Murray also argued that Trail's statements were made in exchange for promises of money, his medication and a move from a jail in Missouri, where he was arrested, to Wilber, all of which were delivered.
"I think a lot of that is just him trading stories for what ended up being a substantial amount of money," he said.
Murray said an FBI agent gave Trail and his co-defendant, Bailey Boswell, each over $1,000 to be put on their books at the jail.
"So it was their money that was returned to them?" Saline County District Judge Vicki Johnson jumped in to clarify.
Murray said the money had been in the hotel room when they were arrested.
Then he circled back, arguing that none of Trail's statements should be admissible because at all points he had an attorney who wasn't there.
But the judge followed up by asking if someone who is represented could waive the right to counsel.
Murray said he thinks they can, but he argued the record wasn't clear whether Trail's attorney knew of the meetings before they happened.
Johnson took the motion under advisement.
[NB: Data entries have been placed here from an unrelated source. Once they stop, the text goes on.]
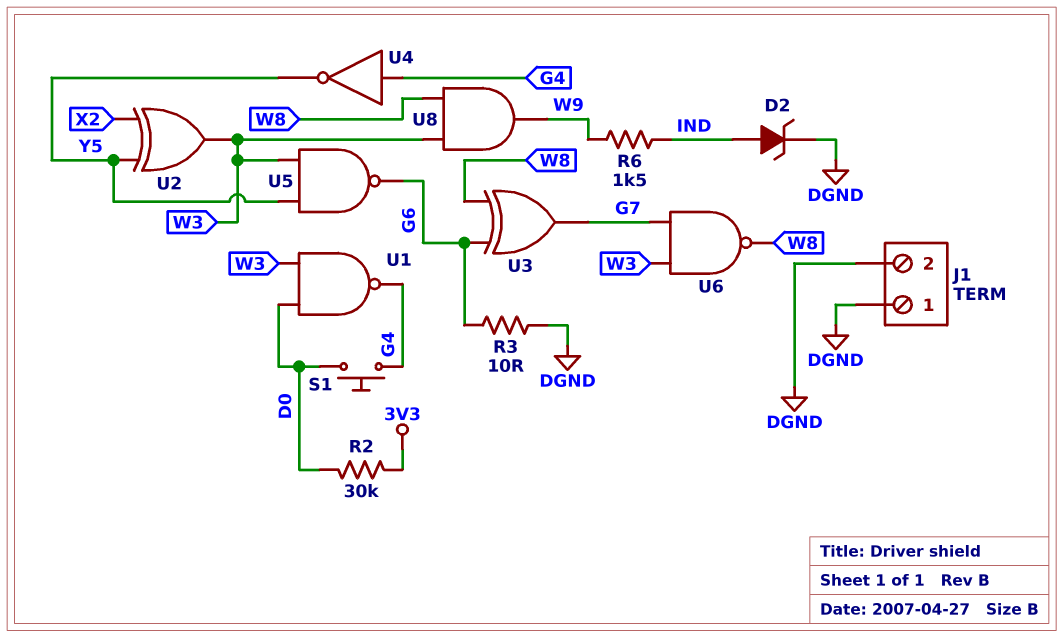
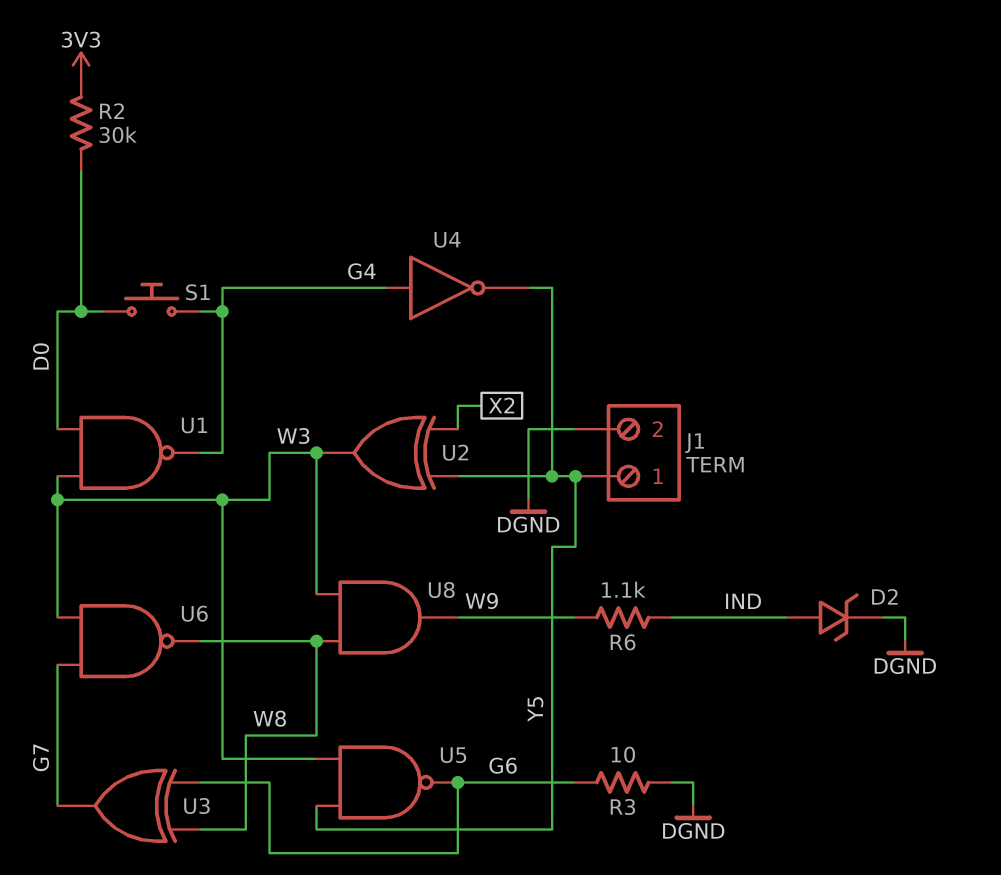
J1 pin 1: DGND -> Y5
R6: 1.5k (IND, W9) -> 1.1k (IND, W9)

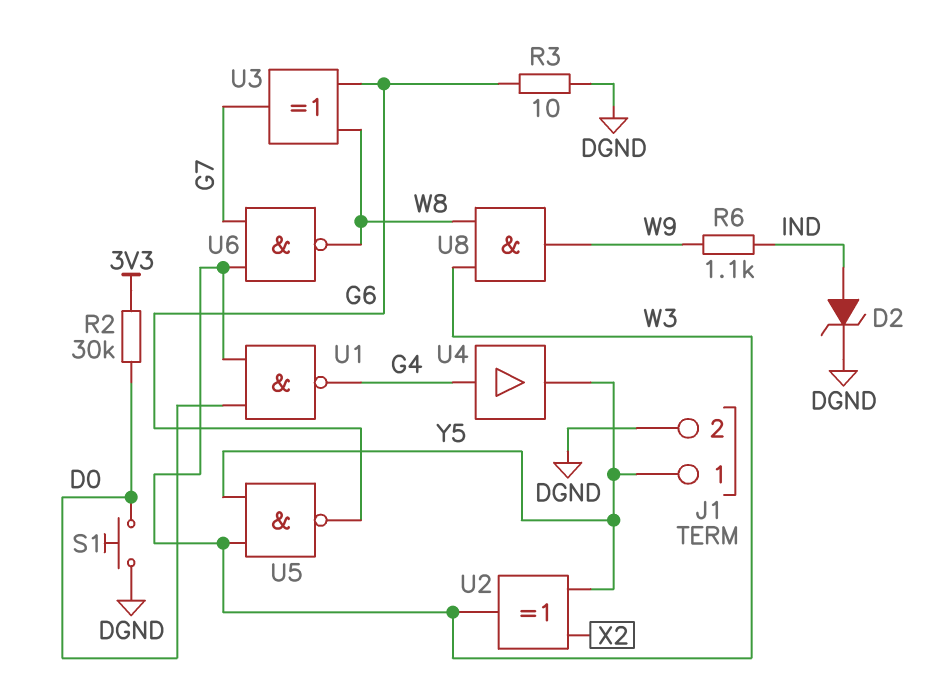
S1: button (D0, G4) -> button (D0, DGND)
U4: NOT (in G4, out Y5) -> buffer (in G4, out Y5)

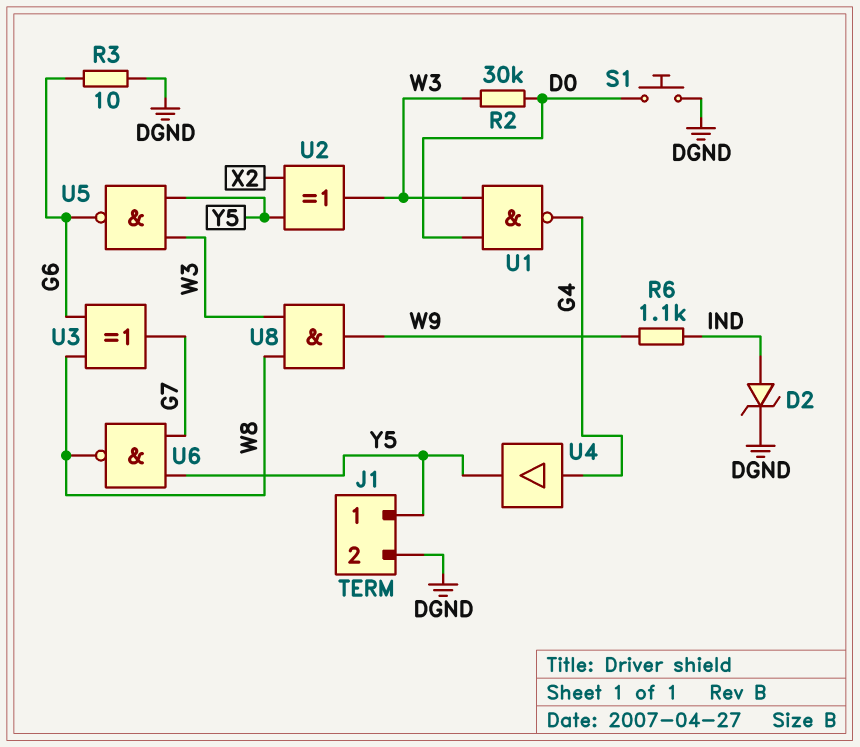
R2: 30k (3V3, D0) -> 30k (D0, W3)
U6: NAND (in G7, in W3, out W8) -> NAND (in G7, in Y5, out W8)

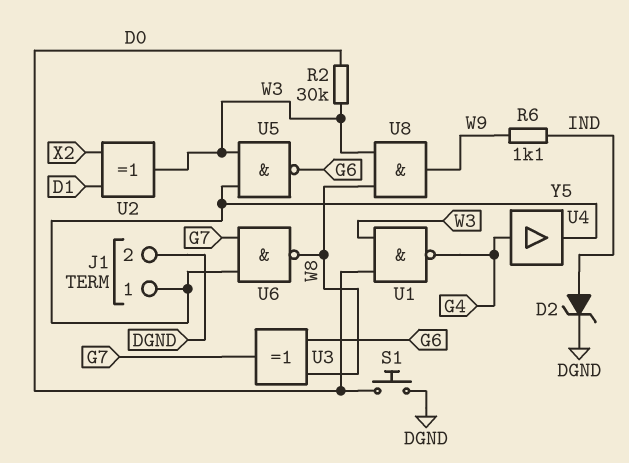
R3: 10 (DGND, G6) -> none
U2: XOR (in X2, in Y5, out W3) -> XOR (in D1, in X2, out W3)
Trail is set to go to trial in June on charges of first-degree murder and improper disposal of human remains for the death of Loofe, a 24-year-old Lincoln woman who went missing after going on a date with Boswell Nov. 15, 2017.
Prosecutors allege Trail conspired with Boswell to solicit young women online, to recruit others to carry out a murder and to select Loofe as their victim.
Trail has told investigators and news reporters that she died at his hands accidentally.